Devoir s'aplatir ainsi lui avait répugné durant de longues années. Avec le temps, il s'y était habitué. Le mépris dans la voix du Seigneur des Ténèbres était dangereux. Severus avait intérêt à se rétablir vite et à avoir de l'utilité.

Car la nouvelle était catastrophique. Rodolphus avait été condamné pour avoir mené les Londubats à la folie, il était sadique et complètement fou. Les élèves de Poudlard seraient en danger et même Minerva McGonagall, qui s'était opposée avec une force impressionnante à Ombrage et au Ministère, ne ferait pas le poids pour les protéger. Par ailleurs, lui-même étant un traître, ses anciens collègues feraient de sa vie un enfer, l'empêchant sans en avoir conscience d'aider les élèves. Les mauvaises nouvelles avaient souvent plu ces derniers temps, mais aucune encore n'avait autant laissé à Severus l'impression que la situation était désespérée.
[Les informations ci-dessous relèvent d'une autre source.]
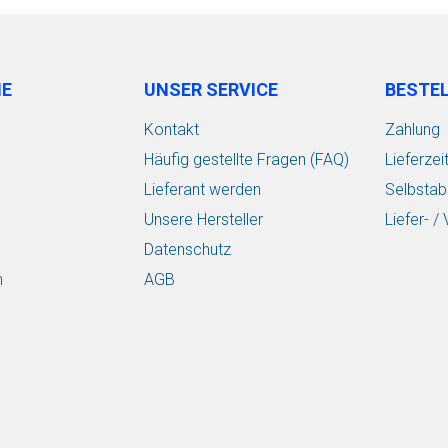
IE
UNSER SERVICE
BESTE
Kontakt
Zahlung
Häufig gestellte Fragen (FAQ)
Lieferzei
Lieferant werden
Selbstab
Unsere Hersteller
Liefer- 
Datenschutz
n
AGB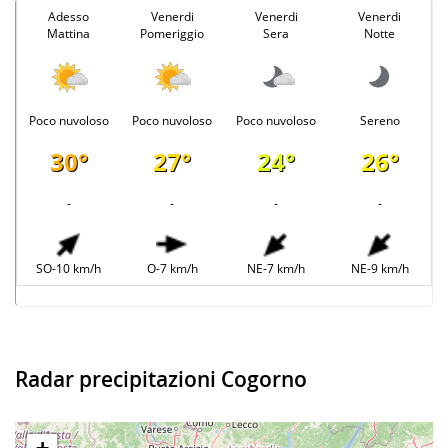
Adesso
Venerdi
Venerdi
Venerdi
Mattina
Pomeriggio
Sera
Notte
Poco nuvoloso
Poco nuvoloso
Poco nuvoloso
Sereno
30°
27°
24°
26°
-
-
-
-
SO-10 km/h
O-7 km/h
NE-7 km/h
NE-9 km/h
Radar precipitazioni Cogorno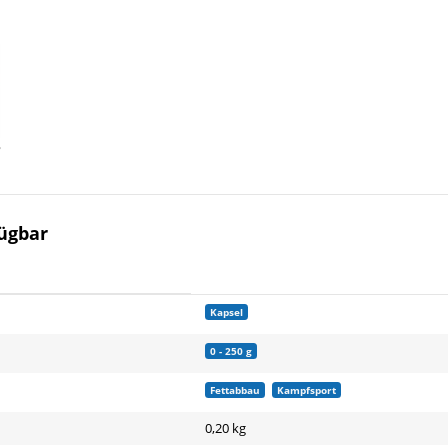
ügbar
Kapsel
0 - 250 g
Fettabbau
Kampfsport
0,20 kg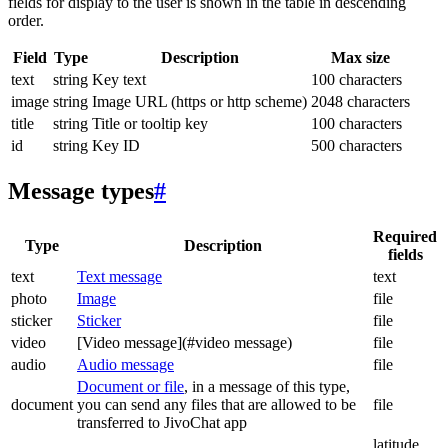
fields for display to the user is shown in the table in descending
order.
Field
Type
Description
Max size
text
string
Key text
100 characters
image
string
Image URL (https or http scheme)
2048 characters
title
string
Title or tooltip key
100 characters
id
string
Key ID
500 characters
Message types
#
Required
Type
Description
fields
text
Text message
text
photo
Image
file
sticker
Sticker
file
video
[Video message](#video message)
file
audio
Audio message
file
Document or file
, in a message of this type,
document
you can send any files that are allowed to be
file
transferred to JivoChat app
latitude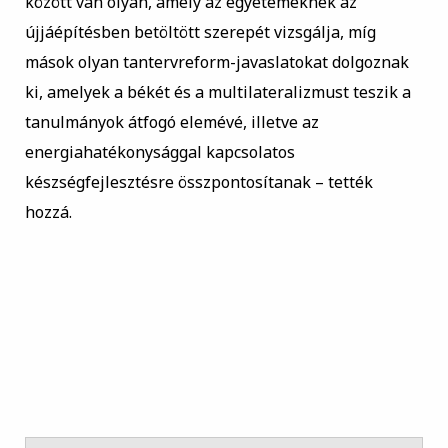
között van olyan, amely az egyetemeknek az
újjáépítésben betöltött szerepét vizsgálja, míg
mások olyan tantervreform-javaslatokat dolgoznak
ki, amelyek a békét és a multilateralizmust teszik a
tanulmányok átfogó elemévé, illetve az
energiahatékonysággal kapcsolatos
készségfejlesztésre összpontosítanak – tették
hozzá.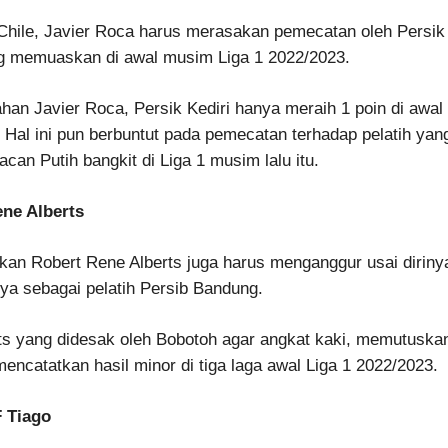
 Chile, Javier Roca harus merasakan pemecatan oleh Persik 
ng memuaskan di awal musim Liga 1 2022/2023.
han Javier Roca, Persik Kediri hanya meraih 1 poin di awa
 Hal ini pun berbuntut pada pemecatan terhadap pelatih ya
n Putih bangkit di Liga 1 musim lalu itu.
ene Alberts
kan Robert Rene Alberts juga harus menganggur usai dirin
nya sebagai pelatih Persib Bandung.
rts yang didesak oleh Bobotoh agar angkat kaki, memutusk
mencatatkan hasil minor di tiga laga awal Liga 1 2022/2023.
F Tiago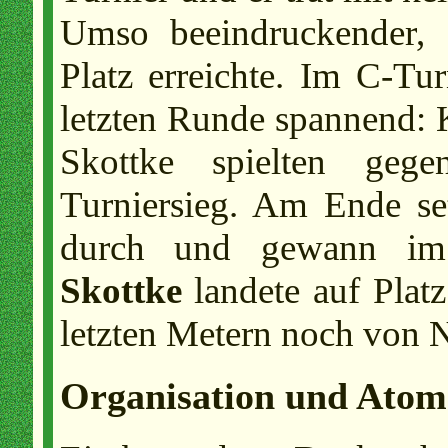
Umso beeindruckender, 
Platz erreichte. Im C-Tur
letzten Runde spannend: 
Skottke spielten geg
Turniersieg. Am Ende se
durch und gewann im
Skottke
landete auf Platz
letzten Metern noch von N
Organisation und Atom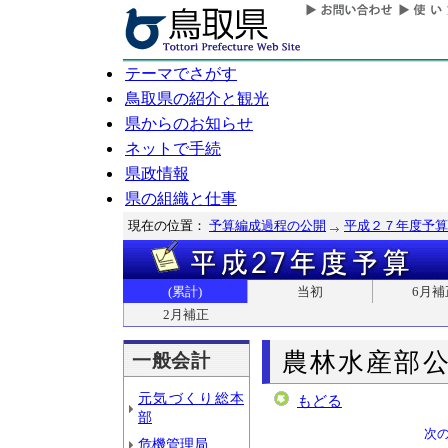
テーマでさがす
鳥取県の紹介と観光
県からのお知らせ
ネットで手続
県政情報
県の組織と仕事
現在の位置：
予算編成過程の公開
平成２７年度予算
(累計)
当初
6月補
2月補正
農林水産部
一般会計
元気づくり総本
もどる
部
次
危機管理局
Pour Harry Potter, pour Poudlard, pour l'Ordre, pour le monde des sorciers et pour l'Humanité.


Rodolphus se pavanait dans le Manoir Malefoy en compagnie de Bellatrix et Rabastan. Lucius avait été élevé dans la noblesse et la politesse et se montrait courtois mais il n'appréciait pas les trois Lestrange. Narcissa tenait plus ou moins à sa sœur, mais se montrait méprisante face aux hommes. Et pourtant, ils se trouvaient tous réunis dans le salon après le dîner, la migraine recommençant à taper les tempes de Severus.

-Drago, lança soudain Rodolphus.

Le jeune homme leva la tête. Depuis que la mission de tuer Dumbledore lui avait échu, il avait été livide et émacié, mais ces derniers mois, il était devenu cadavérique.
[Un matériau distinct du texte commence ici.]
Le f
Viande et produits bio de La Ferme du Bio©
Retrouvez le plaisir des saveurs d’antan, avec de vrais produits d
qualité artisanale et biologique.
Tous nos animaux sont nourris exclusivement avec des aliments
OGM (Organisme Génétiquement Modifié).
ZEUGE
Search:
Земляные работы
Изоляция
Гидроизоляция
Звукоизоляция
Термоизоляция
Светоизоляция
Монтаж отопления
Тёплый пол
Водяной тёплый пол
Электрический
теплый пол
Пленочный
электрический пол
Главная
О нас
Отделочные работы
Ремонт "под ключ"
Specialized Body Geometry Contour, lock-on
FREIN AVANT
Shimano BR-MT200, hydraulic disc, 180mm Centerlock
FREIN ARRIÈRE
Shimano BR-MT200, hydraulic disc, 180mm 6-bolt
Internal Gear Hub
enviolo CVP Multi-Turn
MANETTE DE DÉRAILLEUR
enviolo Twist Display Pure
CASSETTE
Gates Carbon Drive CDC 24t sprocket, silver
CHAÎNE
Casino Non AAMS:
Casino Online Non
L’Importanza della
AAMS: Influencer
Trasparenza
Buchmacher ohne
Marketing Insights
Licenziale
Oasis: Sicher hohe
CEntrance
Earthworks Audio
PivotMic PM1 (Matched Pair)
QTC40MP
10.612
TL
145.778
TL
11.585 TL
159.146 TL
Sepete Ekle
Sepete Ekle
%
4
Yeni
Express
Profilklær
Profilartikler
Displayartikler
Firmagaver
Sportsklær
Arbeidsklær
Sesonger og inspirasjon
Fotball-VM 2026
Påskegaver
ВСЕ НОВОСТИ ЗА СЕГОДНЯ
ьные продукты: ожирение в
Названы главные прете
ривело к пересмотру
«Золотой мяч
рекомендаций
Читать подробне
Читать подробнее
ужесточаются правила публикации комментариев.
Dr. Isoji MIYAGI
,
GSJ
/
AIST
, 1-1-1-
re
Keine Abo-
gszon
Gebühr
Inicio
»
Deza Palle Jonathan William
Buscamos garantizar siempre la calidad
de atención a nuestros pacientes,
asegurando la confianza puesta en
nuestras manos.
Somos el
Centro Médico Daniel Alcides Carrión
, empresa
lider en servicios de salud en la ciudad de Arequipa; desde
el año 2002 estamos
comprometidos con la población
-En tant que ton oncle, je te somme de continuer tes études à Poudlard l'année prochaine.

Narcissa voulut s'insurger mais son mari la stoppa d'un léger signe de la main. Les Malefoys étaient tombés en disgrâce.

-Ne serait-je pas plus utile auprès du Maître ? s'enquit Drago, morne et vaincu.

-Tous les élèves devront assister aux cours. Il est hors de question que mon propre neveu n'ait pas son diplô me seras par ailleurs extrêmement utile à Poudlard…

Severus comprit aussitôt qu'il désignerait Drago comme son espion et se servirait de ses rapports pour punir les élèves.

Il se leva en marmonnant une excuse sur son mal de crâne et se réfugia dans la suite qui lui avait été prêtée. Drago n'avait jamais eu la carrure d'un Mangemort et il ignorait comment le jeune homme supporterait que des élèves se fassent torturer sous ses mots.

Rodolphus céderait sans doute à ses pulsions sadiques.

Et lui, Severus Rogue, était prisonnier du Manoir Malefoy et de Voldemort alors qu'il avait fait à Dumbledore le serment de protéger ses élèves et Harry Potter.